The yoga plough is another high-risk exercise. This move is done on your back by bringing your legs up in the air, and then backwards behind the head and neck. The purpose of this exercise is usually to stretch the lower back, but it involves transfer of body weight onto the cervical spine. This causes an extreme amount of flexion to the neck and can cause significant problems. Many fitness experts advise against this move for everyone, but for those with osteoporosis, neck or back problems, the plough is especially dangerous.
You may protest because this is a common move in yoga classes, but a good instructor will prescreen the students and give a modification for those at risk.
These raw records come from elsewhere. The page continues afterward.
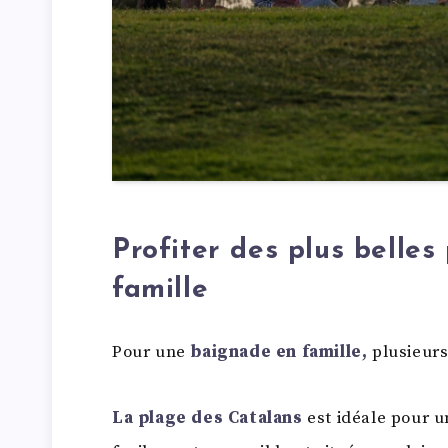
Profiter des plus belles
famille
Pour une
baignade en famille,
plusieurs
La plage des Catalans
est idéale pour u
You will also be taught how to progress in a slow and safe manner.
Unfortunately, many have transferred this out of yoga and into a fast ballistic type movement. I see legs flung up in an uncontrolled manner and compromised necks almost every time I am in the gym.Below are two much safer ways to stretch your back:
1.Knees to chest:
For knees to chest; lie on your back, bend your knees, grab your thighs with both hands and gently pull your knees to your chest.
2. Back extensions:
For a back extension; lie on your stomach, place your hands under your shoulders with your arms bent, then lift your torso as your straighten your arms. You do not have to straighten your arms all the way; make sure you keep your hips on the floor. Hold each stretch for at least 20 seconds and then repeat.